Tengo abandonados mis caballos, mi tenis, mis hobbies. Quiero recuperar ese tiempo.
Pero me retiro tranquilo. Confecámaras queda con unas bases sólidas, con un sistema cameral fortalecido y con un sucesor preparado. Eso me da la certeza de que la institución seguirá aportando al desarrollo del país.
Julián Domínguez Rivera, presidente de Confecámaras Foto:Fernando Ariza
¿Qué logros destaca en la defensa del empresariado frente al clima político actual?
Quizás el mayor logro es haber defendido la idea de que atacar al empresario es atentar contra el desarrollo del país. Hemos visto discursos que estigmatizan la actividad empresarial, y eso es peligroso. Colombia necesita más y mejores empresarios, no menos.
En medio de crisis como la pandemia, las protestas sociales o la incertidumbre política, las cámaras de comercio se convirtieron en aliadas estratégicas de las regiones. Creamos programas de apoyo, líneas de orientación y espacios de articulación con alcaldías y gobernaciones. Gracias a esa cercanía, pudimos sostener un diálogo franco con el Gobierno y con los gremios, siempre en defensa del tejido productivo.
¿Quién toma las riendas?
Nicolás Botero-Páramo, es un gran líder gremial, un hombre joven, lleno de energía, con experiencia en el sector Gobierno, con experiencia internacional, una persona que tiene unas características de llamar a los consensos, que es muy importante.
Hoy la Junta Directiva hizo una declaración de amplísimo respaldo a mi nombre por unanimidad, yo les insistí en que era el momento de mi retiro y en consecuencia darle paso también a Nicolás, que era la persona que yo consideraba que debía ser quien me sucediera y así fue, ha sido una transición pacífica.
Hemos trabajado juntos en el Consejo de Gremio Nacional, del cual tuve el orgullo de ser presidente, como tuve también la oportunidad de ser presidente de la Asociación Iberoamericana de Cámaras de Comercio y entonces eso garantiza un tránsito a un sucesor que me deja pleno de satisfacción.
¿Qué se necesita para que el país crezca ?
Confianza, mire, al país le inoculamos el virus de la desconfianza y está haciendo metástasis en todas las instituciones.
Lo que nos ha protegido es que tenemos instituciones sólidas, nosotros tenemos que creer en nuestras instituciones, en el Congreso de la República, en nuestras Cortes, tenemos que creer en los organismos de control, tenemos que creer en la prensa libre, es un factor fundamental. Tenemos que creer en la institucionalidad empresarial, ese es un factor muy importante y sistemáticamente se está profundizando la desconfianza en todos estos sectores.
Lo que nos diferencia con otros regímenes, especialmente con Venezuela, es que nosotros hemos tenido unas instituciones fuertes que hasta ahora han operado adecuadamente, instituciones que pueden tener falencias, pero son más las fortalezas.

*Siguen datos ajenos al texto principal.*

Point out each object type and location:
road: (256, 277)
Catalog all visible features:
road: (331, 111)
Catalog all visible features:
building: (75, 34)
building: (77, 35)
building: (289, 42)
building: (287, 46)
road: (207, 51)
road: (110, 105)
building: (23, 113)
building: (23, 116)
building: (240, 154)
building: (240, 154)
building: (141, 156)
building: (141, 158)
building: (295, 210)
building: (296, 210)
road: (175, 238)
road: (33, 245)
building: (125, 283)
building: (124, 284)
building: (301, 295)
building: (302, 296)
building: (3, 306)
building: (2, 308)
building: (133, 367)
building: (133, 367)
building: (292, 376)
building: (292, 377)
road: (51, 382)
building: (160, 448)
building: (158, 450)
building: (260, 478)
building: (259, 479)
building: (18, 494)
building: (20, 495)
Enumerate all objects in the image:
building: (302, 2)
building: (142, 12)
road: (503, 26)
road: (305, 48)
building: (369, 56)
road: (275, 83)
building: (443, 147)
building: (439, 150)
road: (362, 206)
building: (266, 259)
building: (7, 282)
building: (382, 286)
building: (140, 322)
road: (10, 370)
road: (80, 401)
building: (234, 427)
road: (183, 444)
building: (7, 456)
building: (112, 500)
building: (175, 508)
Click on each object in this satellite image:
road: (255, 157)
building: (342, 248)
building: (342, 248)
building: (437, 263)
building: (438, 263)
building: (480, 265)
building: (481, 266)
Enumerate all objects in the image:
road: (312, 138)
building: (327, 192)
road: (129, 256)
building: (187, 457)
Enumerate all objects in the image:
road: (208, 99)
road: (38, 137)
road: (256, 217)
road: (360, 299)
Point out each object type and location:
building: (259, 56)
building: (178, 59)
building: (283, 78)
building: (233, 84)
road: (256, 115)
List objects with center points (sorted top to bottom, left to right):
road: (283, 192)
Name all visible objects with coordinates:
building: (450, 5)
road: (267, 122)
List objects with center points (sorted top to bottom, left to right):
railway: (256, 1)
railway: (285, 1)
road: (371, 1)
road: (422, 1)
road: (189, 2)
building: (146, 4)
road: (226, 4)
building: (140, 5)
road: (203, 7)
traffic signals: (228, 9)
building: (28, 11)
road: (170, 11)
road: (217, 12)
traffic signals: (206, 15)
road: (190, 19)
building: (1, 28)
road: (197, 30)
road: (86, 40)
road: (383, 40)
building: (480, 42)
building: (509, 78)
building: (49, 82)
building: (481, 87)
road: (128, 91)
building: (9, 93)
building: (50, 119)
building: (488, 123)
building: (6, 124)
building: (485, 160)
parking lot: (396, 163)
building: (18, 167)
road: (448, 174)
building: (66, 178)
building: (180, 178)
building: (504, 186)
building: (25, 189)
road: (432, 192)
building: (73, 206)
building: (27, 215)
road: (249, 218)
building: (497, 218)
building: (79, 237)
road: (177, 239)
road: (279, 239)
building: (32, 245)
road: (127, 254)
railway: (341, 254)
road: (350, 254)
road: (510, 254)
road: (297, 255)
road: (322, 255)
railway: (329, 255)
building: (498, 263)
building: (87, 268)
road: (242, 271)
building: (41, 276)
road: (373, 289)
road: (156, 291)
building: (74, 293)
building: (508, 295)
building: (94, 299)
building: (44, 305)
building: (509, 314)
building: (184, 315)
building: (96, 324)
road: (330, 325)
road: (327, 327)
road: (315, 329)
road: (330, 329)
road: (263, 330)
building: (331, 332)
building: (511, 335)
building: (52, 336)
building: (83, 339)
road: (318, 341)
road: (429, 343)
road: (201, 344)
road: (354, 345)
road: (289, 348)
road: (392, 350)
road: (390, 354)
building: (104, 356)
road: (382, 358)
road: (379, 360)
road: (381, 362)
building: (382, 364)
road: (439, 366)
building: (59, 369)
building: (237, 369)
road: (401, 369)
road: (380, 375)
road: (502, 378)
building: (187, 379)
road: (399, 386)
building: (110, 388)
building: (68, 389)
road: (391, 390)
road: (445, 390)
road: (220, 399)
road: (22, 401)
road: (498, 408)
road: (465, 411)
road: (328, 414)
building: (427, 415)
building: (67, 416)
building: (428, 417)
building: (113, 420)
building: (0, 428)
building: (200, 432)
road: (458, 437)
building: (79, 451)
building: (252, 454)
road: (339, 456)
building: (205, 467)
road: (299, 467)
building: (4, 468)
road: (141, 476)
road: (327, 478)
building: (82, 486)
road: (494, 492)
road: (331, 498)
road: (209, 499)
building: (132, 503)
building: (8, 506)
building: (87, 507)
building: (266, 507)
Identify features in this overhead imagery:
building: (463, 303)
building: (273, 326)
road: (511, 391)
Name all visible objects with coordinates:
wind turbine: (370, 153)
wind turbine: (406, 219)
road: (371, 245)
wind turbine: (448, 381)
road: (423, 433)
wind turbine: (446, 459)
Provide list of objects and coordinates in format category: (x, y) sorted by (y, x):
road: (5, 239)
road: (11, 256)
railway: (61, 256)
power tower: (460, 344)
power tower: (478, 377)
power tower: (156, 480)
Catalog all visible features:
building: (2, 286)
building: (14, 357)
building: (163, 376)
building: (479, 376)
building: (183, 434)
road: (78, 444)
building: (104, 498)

Yo creo que lo más importante es avanzar en que esos proyectos que están represados de inversión, que se puedan poner en marcha cuanto antes, porque para el sector eléctrico, para el sector petrolero, para la infraestructura, la confianza es fundamental. Y allí hay que trabajar mucho, por mantener la confianza para las grandes inversiones que requiere Colombia.